Marty, no disrespect to you or your PT.....I think they are mildly interesting really.....but you are talking about "hopping up" a Turbo PT and racing it against other muscle cars of today......do you not want to just run your stock PT against the other muscle cars now? Reason I say is most people have upgrades on thier cars already.......but it sounds as if you'd like to toss all these parts on a PT and go hunting down muscle cars.......but in order to judge the PT's true performance wouldn't you want to go hunting with a stock turbo PT?? 

In reality, those cars "might" pull what....a high 14- low 16 second pass at best...right??? 

I know the PT has a HUGE following....just like any other car that people enjoy.... I myself am a big fan of the GM S10-S15 platform . I own a 98 S10 and an 84 GMC Jimmy.

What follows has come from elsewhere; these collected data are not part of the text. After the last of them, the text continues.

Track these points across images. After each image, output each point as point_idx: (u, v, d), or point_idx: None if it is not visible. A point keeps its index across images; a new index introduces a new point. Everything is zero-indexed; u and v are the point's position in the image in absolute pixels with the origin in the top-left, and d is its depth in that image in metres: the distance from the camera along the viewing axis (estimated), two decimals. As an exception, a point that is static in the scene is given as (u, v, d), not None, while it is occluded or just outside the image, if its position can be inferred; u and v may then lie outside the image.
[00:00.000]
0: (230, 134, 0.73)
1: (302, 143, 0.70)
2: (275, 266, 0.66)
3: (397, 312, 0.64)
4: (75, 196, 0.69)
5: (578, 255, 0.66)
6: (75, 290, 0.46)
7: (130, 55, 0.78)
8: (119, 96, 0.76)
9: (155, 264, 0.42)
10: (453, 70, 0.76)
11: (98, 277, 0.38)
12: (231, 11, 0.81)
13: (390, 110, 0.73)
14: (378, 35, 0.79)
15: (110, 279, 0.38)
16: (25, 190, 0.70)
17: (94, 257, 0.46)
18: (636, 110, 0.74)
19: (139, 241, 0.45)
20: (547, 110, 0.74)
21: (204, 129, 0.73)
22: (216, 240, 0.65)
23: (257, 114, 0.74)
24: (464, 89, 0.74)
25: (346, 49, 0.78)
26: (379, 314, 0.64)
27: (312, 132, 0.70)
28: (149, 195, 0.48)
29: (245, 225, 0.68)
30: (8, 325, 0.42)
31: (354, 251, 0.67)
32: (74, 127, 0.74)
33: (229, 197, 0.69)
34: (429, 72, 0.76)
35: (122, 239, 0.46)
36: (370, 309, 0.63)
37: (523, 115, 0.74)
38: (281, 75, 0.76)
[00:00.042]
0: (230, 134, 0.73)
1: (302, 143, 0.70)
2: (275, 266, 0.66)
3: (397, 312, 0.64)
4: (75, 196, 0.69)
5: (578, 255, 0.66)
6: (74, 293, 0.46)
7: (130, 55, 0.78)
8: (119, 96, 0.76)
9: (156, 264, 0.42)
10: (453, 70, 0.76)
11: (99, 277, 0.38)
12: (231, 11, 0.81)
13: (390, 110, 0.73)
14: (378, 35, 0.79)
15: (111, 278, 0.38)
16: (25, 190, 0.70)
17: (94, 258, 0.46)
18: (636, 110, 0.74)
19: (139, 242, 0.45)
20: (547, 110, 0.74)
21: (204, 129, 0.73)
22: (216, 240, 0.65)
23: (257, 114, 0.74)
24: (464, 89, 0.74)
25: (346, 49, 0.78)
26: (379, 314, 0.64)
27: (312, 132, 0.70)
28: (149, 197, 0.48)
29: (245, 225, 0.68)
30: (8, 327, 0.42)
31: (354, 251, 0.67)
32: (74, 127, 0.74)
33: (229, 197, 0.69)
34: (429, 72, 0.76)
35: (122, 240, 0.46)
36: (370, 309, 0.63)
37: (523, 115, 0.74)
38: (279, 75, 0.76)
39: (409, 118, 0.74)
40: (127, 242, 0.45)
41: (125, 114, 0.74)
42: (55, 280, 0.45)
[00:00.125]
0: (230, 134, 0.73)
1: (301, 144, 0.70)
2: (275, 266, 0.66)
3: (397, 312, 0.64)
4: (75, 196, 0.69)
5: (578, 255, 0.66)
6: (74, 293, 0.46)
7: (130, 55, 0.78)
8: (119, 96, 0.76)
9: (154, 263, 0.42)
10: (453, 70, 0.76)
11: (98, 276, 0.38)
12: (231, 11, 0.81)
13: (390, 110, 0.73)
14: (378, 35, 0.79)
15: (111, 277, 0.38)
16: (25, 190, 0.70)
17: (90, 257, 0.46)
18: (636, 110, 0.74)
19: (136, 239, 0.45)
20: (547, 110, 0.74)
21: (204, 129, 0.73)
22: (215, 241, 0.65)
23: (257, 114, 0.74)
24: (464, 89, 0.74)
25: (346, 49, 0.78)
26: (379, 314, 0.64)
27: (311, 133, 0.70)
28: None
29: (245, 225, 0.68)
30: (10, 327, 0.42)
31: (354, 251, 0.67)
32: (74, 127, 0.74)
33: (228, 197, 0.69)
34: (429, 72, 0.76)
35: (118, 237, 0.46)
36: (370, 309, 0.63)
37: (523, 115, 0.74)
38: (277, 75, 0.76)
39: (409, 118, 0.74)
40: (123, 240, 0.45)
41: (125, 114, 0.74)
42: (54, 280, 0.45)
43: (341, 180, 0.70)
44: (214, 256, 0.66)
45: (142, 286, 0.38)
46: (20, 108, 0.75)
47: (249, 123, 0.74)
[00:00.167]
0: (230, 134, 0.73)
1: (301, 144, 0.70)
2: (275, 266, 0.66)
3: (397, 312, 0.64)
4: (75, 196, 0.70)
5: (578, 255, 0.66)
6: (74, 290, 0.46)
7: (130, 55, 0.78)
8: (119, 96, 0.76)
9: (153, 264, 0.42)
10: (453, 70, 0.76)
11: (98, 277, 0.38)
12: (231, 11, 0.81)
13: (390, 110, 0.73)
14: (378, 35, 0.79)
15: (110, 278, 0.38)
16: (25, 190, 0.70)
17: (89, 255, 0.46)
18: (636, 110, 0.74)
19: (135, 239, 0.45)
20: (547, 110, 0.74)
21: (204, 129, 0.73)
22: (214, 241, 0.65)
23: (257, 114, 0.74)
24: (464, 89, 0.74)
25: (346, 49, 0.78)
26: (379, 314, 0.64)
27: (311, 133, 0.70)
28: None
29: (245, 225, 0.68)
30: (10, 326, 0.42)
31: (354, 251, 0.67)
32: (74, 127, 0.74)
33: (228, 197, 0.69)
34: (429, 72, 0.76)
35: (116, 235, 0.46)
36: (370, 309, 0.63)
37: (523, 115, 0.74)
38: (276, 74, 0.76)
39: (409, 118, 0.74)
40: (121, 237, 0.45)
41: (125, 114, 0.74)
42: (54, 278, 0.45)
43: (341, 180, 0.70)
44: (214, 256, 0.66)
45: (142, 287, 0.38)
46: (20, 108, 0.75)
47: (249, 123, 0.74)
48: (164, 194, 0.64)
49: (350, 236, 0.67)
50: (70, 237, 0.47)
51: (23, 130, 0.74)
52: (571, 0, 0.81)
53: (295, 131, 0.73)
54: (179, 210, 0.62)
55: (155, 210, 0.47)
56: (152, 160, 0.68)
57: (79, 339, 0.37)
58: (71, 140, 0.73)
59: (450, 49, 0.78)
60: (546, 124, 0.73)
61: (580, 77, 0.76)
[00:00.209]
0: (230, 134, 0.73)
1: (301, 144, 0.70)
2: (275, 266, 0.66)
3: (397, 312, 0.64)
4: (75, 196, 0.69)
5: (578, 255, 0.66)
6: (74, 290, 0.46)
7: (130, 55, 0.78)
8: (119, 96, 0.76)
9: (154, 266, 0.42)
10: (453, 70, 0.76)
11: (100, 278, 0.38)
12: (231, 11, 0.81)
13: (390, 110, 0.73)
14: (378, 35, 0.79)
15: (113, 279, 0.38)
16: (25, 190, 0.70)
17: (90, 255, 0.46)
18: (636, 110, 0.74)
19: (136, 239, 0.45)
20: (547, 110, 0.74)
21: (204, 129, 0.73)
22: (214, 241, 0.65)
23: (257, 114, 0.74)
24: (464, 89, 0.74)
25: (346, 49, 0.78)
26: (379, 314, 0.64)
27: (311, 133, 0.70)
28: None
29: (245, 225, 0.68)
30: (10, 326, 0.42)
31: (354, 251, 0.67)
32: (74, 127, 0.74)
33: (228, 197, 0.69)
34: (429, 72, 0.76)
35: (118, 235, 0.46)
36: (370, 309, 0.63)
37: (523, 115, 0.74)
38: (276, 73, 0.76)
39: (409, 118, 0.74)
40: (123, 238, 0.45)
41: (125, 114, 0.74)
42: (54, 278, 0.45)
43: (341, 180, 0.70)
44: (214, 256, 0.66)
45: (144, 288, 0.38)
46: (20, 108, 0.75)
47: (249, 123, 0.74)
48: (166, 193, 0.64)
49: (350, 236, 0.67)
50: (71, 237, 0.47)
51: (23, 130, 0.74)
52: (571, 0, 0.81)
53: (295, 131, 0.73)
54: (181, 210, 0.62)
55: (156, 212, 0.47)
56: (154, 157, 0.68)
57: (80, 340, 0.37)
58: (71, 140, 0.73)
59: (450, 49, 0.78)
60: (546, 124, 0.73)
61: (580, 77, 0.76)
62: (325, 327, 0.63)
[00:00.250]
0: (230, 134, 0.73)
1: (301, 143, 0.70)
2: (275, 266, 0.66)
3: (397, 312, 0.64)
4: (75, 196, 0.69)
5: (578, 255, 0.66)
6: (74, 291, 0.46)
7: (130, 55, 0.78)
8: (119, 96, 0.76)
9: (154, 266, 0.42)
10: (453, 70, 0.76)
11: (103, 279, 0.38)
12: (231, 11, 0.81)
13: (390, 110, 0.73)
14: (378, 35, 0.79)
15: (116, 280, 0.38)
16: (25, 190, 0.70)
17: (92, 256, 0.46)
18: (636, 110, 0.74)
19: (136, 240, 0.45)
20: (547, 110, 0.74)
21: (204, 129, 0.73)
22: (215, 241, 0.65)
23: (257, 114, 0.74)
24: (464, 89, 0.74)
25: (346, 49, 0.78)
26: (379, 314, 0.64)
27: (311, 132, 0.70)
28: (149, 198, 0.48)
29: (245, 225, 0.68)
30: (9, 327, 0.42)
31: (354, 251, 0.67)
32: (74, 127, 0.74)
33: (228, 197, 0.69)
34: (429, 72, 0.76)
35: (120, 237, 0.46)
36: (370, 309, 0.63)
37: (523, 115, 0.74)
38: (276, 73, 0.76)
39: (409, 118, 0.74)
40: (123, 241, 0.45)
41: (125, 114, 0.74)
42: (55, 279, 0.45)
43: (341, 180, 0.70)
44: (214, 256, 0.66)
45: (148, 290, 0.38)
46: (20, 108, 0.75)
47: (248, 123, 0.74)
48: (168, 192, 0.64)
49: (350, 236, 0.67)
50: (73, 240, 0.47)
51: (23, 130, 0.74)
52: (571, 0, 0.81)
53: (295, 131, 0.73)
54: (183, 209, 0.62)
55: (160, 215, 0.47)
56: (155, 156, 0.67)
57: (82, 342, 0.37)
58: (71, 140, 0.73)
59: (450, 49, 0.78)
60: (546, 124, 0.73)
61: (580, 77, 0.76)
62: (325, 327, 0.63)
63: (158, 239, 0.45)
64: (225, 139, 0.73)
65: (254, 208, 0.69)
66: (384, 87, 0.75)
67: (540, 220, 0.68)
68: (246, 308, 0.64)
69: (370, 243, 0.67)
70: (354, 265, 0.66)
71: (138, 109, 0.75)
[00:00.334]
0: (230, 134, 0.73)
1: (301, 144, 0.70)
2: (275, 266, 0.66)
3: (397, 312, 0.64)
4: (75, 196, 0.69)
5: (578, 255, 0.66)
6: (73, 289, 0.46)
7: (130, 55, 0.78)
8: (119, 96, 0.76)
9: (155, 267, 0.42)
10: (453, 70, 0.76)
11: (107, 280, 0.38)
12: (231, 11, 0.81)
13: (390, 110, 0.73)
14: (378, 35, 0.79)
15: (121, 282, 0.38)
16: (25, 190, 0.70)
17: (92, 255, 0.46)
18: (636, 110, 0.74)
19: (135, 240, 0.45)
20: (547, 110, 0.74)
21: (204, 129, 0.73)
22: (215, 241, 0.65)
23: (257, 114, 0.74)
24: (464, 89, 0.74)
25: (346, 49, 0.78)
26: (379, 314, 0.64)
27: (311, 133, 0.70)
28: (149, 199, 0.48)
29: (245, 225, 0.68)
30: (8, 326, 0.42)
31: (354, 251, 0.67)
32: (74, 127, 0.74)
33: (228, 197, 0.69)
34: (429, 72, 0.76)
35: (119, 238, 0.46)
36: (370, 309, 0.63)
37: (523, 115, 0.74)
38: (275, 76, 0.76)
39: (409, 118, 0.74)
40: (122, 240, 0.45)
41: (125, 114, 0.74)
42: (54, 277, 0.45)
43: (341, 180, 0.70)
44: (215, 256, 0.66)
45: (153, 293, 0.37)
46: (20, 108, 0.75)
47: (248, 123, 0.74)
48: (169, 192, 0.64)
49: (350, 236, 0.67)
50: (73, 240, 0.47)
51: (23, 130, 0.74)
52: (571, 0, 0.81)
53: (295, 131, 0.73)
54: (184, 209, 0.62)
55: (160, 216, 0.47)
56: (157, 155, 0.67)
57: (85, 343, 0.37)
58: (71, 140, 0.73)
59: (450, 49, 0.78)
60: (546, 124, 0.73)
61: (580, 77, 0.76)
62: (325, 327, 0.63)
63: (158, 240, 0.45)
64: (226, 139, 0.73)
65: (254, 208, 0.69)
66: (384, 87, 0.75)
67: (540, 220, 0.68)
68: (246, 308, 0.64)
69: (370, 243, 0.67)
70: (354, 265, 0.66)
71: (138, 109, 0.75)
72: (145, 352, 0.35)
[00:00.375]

Both have custom touches added to them here and there.....and there are whole companies that cater to these trucks.....as well as websites dedicated to them as well.....Same goes for 'Stangs,VW's,Corvettes,Firebirds, and any other car really.......so that's nothing real earth shattering in my opinion.........but that's just me


----------



## AfxToo (Aug 29, 2003)

My PT has the stock Turbo motor but I'm thinking I may upgrade to the $10 high power motor from BSRT. But even with the stock motor my PT can blow the doors off most of my Tycos, even the narrow chassis 'Vettes. 

We are talkin' slot cars here, aren't we?


----------